= Smith's laws =

In geology, Smith's laws are two rules, formulated by William Smith (1769–1839), which aid in the determination of geological succession. They are fundamental to the production of geological maps.

== The laws ==
Both laws were first published by Smith in Strata Identified by Fossils, 1816–1819.

=== Smith's first law ===

Smith's first law is the Principle of Superposition. This states that newer rock beds will lie on top of older rock beds unless the succession has been overturned. Overturning of the beds causes the succession order to be reversed. This can be caused by folding that is so severe that the beds are moved past the perpendicular. Beds can also be put out of order by an overthrust thrust fault (Jackson, p. 128).

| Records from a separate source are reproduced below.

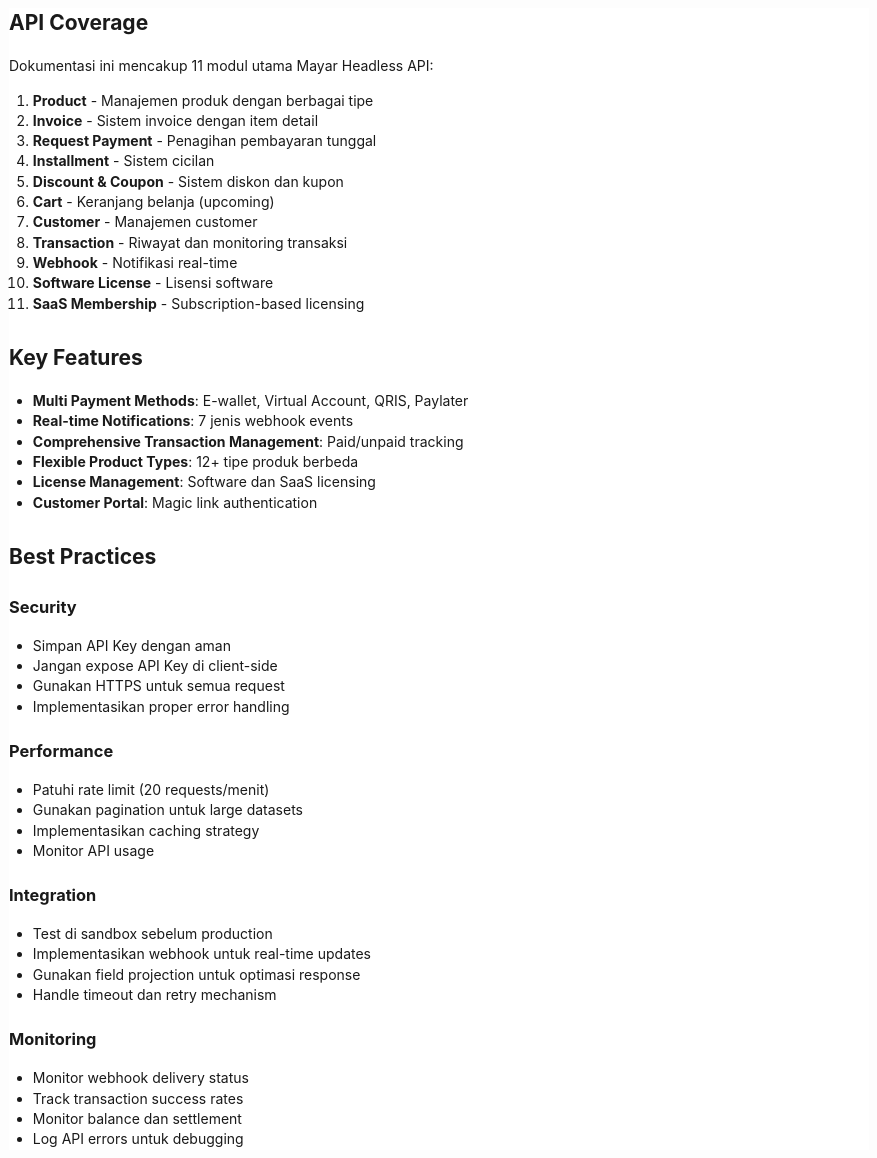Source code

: ## API Coverage
Dokumentasi ini mencakup 11 modul utama Mayar Headless API:

1. **Product** - Manajemen produk dengan berbagai tipe
2. **Invoice** - Sistem invoice dengan item detail
3. **Request Payment** - Penagihan pembayaran tunggal
4. **Installment** - Sistem cicilan
5. **Discount & Coupon** - Sistem diskon dan kupon
6. **Cart** - Keranjang belanja (upcoming)
7. **Customer** - Manajemen customer
8. **Transaction** - Riwayat dan monitoring transaksi
9. **Webhook** - Notifikasi real-time
10. **Software License** - Lisensi software
11. **SaaS Membership** - Subscription-based licensing

## Key Features
- **Multi Payment Methods**: E-wallet, Virtual Account, QRIS, Paylater
- **Real-time Notifications**: 7 jenis webhook events
- **Comprehensive Transaction Management**: Paid/unpaid tracking
- **Flexible Product Types**: 12+ tipe produk berbeda
- **License Management**: Software dan SaaS licensing
- **Customer Portal**: Magic link authentication

## Best Practices

### Security
- Simpan API Key dengan aman
- Jangan expose API Key di client-side
- Gunakan HTTPS untuk semua request
- Implementasikan proper error handling

### Performance
- Patuhi rate limit (20 requests/menit)
- Gunakan pagination untuk large datasets
- Implementasikan caching strategy
- Monitor API usage

### Integration
- Test di sandbox sebelum production
- Implementasikan webhook untuk real-time updates
- Gunakan field projection untuk optimasi response
- Handle timeout dan retry mechanism

### Monitoring
- Monitor webhook delivery status
- Track transaction success rates
- Monitor balance dan settlement
- Log API errors untuk debugging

=== Smith's second law ===

Smith's second law is the Law of Strata identified by fossils. This states that each stratum in the succession contains a distinctive set of fossils. This law allows beds to be identified as belonging to the same stratum even when the horizon between them is not continuous (Jackson, p. 128).

== Geological mapping ==
Smith used these new techniques, together with knowledge he had accumulated as a canal engineer and mineral surveyor, to produce geological maps. He started with a hand-produced map of the area around Bath in 1799. In 1815 he published a large-scale map of England, Wales and parts of Scotland. This was the first geological map of Britain (indeed, of any country) and a major milestone in geology (Winchester, p. 195; Jackson, p. 127). In 1819, Smith produced cross-sectional maps showing the underlying geology (Jackson, p. 128).

Smith's map of England and Wales was extensively plagiarised by others, starting with George Bellas Greenough in 1819 (Winchester, pp. 230-234). Smith's laws are still basic to the production of modern geological maps (Jackson, p. 128).

== Bibliography ==
- Patrick Wyse Jackson, The Chronologers' Quest: The Search for the Age of the Earth, Cambridge University Press, 2006 ISBN 1139457578.
- Simon Winchester, The Map That Changed the World: William Smith and the Birth of Modern Geology, HarperCollins, 2009 ISBN 0061978272.
- William Smith, Strata Identified by Organized Fossils, London: W. Arding, 1816.